(WHAT YOU WILL DO):
Collect every line of the material that contains the string "qSketchRegion", and copy each one in full.

(RECORDED DATA):
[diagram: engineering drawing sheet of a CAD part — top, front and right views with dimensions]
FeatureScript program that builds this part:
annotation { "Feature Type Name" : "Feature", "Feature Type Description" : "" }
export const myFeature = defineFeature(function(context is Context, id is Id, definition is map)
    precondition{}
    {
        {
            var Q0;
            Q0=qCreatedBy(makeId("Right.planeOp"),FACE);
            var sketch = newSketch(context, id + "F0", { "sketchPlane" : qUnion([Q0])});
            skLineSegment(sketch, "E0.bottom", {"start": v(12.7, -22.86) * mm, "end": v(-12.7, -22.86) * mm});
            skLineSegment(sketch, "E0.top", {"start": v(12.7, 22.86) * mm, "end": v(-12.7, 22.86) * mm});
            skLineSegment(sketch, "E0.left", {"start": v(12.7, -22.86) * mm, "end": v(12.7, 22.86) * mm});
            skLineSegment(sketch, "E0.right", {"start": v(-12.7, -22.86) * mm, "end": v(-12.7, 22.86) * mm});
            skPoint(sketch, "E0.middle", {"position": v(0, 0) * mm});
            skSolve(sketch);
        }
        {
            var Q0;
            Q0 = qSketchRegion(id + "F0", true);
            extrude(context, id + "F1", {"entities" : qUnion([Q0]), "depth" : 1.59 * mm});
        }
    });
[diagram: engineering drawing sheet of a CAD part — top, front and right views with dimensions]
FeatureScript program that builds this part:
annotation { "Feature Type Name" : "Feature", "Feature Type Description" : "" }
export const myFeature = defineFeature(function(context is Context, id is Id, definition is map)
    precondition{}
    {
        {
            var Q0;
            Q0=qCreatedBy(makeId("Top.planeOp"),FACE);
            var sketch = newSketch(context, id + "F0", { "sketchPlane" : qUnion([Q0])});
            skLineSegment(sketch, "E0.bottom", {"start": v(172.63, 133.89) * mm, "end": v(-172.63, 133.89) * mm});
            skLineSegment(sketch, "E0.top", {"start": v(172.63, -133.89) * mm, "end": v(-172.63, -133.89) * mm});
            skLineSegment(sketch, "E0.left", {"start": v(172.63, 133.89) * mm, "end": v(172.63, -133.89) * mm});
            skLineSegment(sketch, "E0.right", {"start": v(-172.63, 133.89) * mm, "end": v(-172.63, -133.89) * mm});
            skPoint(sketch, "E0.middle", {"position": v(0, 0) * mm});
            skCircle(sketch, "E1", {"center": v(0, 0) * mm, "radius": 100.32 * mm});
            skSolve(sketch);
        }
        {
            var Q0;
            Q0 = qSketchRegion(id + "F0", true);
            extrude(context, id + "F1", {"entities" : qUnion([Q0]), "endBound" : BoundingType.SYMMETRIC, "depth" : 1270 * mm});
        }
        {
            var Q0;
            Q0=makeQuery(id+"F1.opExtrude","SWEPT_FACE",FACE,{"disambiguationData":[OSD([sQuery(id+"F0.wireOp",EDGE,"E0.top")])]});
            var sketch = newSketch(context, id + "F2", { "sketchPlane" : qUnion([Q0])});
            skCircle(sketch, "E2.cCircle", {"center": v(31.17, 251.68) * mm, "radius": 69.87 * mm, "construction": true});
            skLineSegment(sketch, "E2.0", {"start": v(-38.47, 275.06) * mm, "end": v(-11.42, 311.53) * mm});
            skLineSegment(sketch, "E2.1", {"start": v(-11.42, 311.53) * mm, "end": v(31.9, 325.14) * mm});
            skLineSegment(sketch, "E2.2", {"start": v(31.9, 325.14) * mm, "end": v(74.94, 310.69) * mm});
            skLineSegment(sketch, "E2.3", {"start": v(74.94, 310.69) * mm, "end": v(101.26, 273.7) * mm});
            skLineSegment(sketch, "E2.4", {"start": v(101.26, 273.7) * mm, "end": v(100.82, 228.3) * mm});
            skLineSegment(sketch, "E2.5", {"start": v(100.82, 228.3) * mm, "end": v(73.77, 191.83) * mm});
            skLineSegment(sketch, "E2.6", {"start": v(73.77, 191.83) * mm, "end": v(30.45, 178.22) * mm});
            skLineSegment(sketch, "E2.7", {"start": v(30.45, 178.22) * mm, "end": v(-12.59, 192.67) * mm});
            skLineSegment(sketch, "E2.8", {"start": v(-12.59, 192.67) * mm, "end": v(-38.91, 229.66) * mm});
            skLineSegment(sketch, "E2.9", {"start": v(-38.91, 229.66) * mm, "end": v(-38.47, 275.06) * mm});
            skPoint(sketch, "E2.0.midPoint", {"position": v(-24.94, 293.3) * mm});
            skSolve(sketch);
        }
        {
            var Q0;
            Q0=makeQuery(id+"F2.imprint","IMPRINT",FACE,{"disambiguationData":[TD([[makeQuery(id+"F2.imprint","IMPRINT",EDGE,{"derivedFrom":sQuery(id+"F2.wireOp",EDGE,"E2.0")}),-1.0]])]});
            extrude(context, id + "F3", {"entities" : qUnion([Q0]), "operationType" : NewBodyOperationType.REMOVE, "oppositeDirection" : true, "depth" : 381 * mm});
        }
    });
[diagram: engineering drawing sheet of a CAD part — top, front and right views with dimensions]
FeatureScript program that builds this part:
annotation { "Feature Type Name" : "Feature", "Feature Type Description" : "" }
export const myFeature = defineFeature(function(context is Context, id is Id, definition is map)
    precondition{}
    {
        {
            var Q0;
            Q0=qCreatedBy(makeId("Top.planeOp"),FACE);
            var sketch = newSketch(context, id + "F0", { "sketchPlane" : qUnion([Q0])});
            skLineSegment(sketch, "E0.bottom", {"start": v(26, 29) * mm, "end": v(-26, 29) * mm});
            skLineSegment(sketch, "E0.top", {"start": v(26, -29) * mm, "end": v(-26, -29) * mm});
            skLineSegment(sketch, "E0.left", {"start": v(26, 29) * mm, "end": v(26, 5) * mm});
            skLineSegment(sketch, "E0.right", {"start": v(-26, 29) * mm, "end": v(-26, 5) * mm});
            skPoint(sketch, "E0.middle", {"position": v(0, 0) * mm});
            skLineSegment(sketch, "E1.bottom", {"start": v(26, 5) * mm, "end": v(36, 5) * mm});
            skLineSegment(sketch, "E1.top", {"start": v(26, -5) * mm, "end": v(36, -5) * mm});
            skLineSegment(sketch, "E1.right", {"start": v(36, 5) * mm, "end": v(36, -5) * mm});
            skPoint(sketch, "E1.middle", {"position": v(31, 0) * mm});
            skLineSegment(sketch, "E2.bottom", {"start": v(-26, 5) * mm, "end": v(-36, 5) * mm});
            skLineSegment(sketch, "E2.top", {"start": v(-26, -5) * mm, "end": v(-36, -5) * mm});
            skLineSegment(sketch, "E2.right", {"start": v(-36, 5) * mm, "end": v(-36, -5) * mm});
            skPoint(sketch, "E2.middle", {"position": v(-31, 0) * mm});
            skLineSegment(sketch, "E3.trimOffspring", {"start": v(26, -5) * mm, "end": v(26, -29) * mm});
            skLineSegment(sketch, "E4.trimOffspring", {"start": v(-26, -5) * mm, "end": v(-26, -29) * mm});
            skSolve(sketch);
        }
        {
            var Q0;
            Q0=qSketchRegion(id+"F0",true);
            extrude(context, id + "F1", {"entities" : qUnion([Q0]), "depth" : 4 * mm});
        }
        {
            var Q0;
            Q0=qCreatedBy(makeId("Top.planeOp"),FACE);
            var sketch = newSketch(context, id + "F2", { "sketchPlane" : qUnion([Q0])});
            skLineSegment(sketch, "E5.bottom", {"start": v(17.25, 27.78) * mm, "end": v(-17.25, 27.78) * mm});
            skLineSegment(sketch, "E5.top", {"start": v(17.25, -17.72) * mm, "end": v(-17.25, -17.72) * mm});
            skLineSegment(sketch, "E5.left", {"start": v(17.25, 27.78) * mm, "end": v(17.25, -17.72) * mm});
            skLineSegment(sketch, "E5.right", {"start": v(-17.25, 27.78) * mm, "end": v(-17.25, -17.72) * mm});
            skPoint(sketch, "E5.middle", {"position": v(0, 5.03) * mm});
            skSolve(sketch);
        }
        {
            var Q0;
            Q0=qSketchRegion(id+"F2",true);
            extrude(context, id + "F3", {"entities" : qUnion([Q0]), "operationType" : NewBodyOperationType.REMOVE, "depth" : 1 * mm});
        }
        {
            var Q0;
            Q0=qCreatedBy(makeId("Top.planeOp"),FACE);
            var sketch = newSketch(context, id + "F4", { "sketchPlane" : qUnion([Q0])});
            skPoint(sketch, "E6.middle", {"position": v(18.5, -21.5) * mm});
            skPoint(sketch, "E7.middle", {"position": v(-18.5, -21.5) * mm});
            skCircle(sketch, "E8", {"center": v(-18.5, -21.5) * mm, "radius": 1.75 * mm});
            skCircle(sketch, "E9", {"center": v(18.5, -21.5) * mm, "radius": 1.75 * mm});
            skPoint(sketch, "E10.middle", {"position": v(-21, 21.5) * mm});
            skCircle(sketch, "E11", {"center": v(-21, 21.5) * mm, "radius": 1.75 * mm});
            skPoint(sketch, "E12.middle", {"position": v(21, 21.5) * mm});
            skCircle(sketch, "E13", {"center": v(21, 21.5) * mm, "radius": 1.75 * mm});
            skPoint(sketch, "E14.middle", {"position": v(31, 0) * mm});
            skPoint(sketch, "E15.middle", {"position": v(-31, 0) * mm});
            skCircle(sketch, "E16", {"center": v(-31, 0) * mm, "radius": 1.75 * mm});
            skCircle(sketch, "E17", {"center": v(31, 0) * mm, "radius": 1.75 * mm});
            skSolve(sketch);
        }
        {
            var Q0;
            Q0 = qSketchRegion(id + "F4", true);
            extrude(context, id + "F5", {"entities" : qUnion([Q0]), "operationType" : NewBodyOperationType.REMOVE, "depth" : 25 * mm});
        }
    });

(FINAL ANSWER):
            Q0 = qSketchRegion(id + "F0", true);
            Q0 = qSketchRegion(id + "F0", true);
            Q0=qSketchRegion(id+"F0",true);
            Q0=qSketchRegion(id+"F2",true);
            Q0 = qSketchRegion(id + "F4", true);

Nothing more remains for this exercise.